Selected text:

They were naturally inclined, therefore, to look impatiently upon a state
of peace as an unnatural condition of affairs which cut off all the
profits of their particular branch of industry, and condemned them both
to idleness and poverty. The Duke of Savoy had become one of the most
experienced and successful commanders of the age, and an especial
favorite with the Emperor. He had served with Alva in the campaigns
against the Protestants of Germany, and in other important fields. War
being his element, he considered peace as undesirable, although he could
recognize its existence. A truce he held, however, to be a senseless
parodox, unworthy of the slightest regard. An armistice, such as was
concluded on the February following the abdication, was, in his opinion,
only to be turned to account by dealing insidious and unsuspected blows
at the enemy, some portion of whose population might repose confidence in
the plighted faith of monarchs and plenipotentiaries. He had a show of
reason for his political and military morality, for he only chose to
execute the evil which had been practised upon himself. His father had
been beggared, his mother had died of spite and despair, he had himself
been reduced from the rank of a sovereign to that of a mercenary soldier,
by spoliations made in time of truce. He was reputed a man of very
decided abilities, and was distinguished for headlong bravery. His
rashness and personal daring were thought the only drawbacks to his high
character as a commander. He had many accomplishments. He spoke Latin,
French, Spanish, and Italian with equal fluency, was celebrated for his
attachment to the fine arts, and wrote much and with great elegance.
Such had been Philibert of Savoy, the pauper nephew of the powerful
Emperor, the adventurous and vagrant cousin of the lofty Philip, a prince
without a people, a duke without a dukedom; with no hope but in warfare,
with no revenue but rapine; the image, in person, of a bold and manly
soldier, small, but graceful and athletic, martial in bearing, "wearing
his sword under his arm like a corporal," because an internal malady made
a belt inconvenient, and ready to turn to swift account every chance
which a new series of campaigns might open to him. With his new salary
as governor, his pensions, and the remains of his possessions in Nice and
Piedmont, he had now the splendid annual income of one hundred thousand
crowns, and was sure to spend it all.

Record extracts:

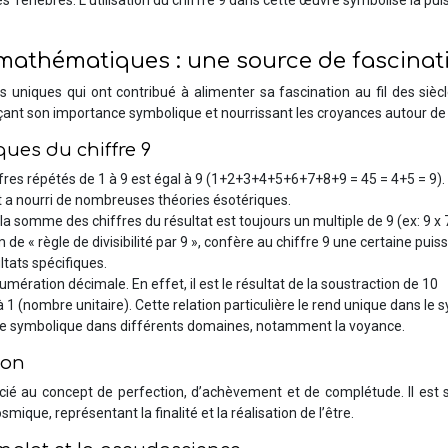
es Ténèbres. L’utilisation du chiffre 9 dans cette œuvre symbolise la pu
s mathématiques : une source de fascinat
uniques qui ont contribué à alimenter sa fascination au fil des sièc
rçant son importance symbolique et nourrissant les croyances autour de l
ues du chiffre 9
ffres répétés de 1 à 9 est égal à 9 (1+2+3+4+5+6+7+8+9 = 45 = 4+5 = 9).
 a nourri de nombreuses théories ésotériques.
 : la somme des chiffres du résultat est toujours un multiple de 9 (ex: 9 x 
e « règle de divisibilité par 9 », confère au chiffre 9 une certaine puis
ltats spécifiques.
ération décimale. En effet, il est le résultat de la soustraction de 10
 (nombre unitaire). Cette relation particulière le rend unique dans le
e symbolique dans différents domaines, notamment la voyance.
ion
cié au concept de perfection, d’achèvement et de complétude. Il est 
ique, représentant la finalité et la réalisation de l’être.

Using the information:
• A. Condense the paragraph of the passage on the Duke of Savoy beginning "They were naturally inclined" into a short bulleted list that keeps its main facts.
• B. Pick up the passage on the Duke of Savoy after its final sentence and carry it forward.

Written answers:
• A.
- They saw peace as unnatural, since it cut off their profits and left them idle and poor.
- The Duke of Savoy was among the most experienced and successful commanders of the age and a special favorite of the Emperor. He had served with Alva against the German Protestants and in other important campaigns.
- He thought peace undesirable and a truce worthless. He believed an armistice, like the one concluded the February after the abdication, should be used to strike unexpected blows at the enemy.
- His view came from his own losses. Spoliations made in time of truce had beggared his father, driven his mother to die of spite and despair, and reduced him from a sovereign to a mercenary soldier.
- He was considered very able and remarkably brave, and his rashness was seen as his only flaw as a commander.
- He spoke Latin, French, Spanish, and Italian fluently, loved the fine arts, and wrote much and elegantly.
- He was the poor nephew of the Emperor and the cousin of Philip, a duke without a dukedom who depended on war and plunder. He was small but graceful, athletic, and soldierly, and he carried his sword under his arm.
- His salary as governor, his pensions, and what remained of his lands in Nice and Piedmont brought him one hundred thousand crowns a year, and he was sure to spend it all.

• B.
It had been the desire of Charles to smooth the commencement of Philip's
path. He had for this purpose made a vigorous effort to undo, as it
were, the whole work of his reign, to suspend the operation of his whole
political system. The Emperor and conqueror, who had been warring all
his lifetime, had attempted, as the last act of his reign, to improvise
a peace. But it was not so easy to arrange a pacification of Europe as
dramatically as he desired, in order that he might gather his robes about
him, and allow the curtain to fall upon his eventful history in a grand
hush of decorum and quiet. During the autumn and winter of 1555,
hostilities had been virtually suspended, and languid negotiations
ensued. For several months armies confronted each other without
engaging, and diplomatists fenced among themselves without any palpable
result. At last the peace commissioners, who had been assembled at
Vaucelles since the beginning of the year 1556, signed a treaty of truce
rather than of peace, upon the 5th of February. It was to be an
armistice of five years, both by land and sea, for France, Spain,
Flanders, and Italy, throughout all the dominions of the French and
Spanish monarchs. The Pope was expressly included in the truce, which
was signed on the part of France by Admiral Coligny and Sebastian
l'Aubespine; on that of Spain, by Count de Lalain, Philibert de
Bruxelles, Simon Renard, and Jean Baptiste Sciceio, a jurisconsult of
Cremona. During the precious month of December, however, the Pope had
concluded with the French monarch a treaty, by which this solemn
armistice was rendered an egregious farce. While Henry's
plenipotentiaries had been plighting their faith to those of Philip,
it had been arranged that France should sustain, by subsidies and armies,
the scheme upon which Paul was bent, to drive the Spaniards entirely out
of the Italian peninsula. The king was to aid the pontiff, and, in
return, was to carve thrones for his own younger children out of the
confiscated realms of Philip. When was France ever slow to sweep upon
Italy with such a hope? How could the ever-glowing rivalry of Valois and
Habsburg fail to burst into a general conflagration, while the venerable
vicegerent of Christ stood thus beside them with his fan in his hand?
For a brief breathing space, however, the news of the pacification
occasioned much joy in the provinces. They rejoiced even in a temporary
cessation of that long series of campaigns from which they could
certainly derive no advantage, and in which their part was to furnish
money, soldiers, and battlefields, without prospect of benefit from any
victory, however brilliant, or any treaty, however elaborate.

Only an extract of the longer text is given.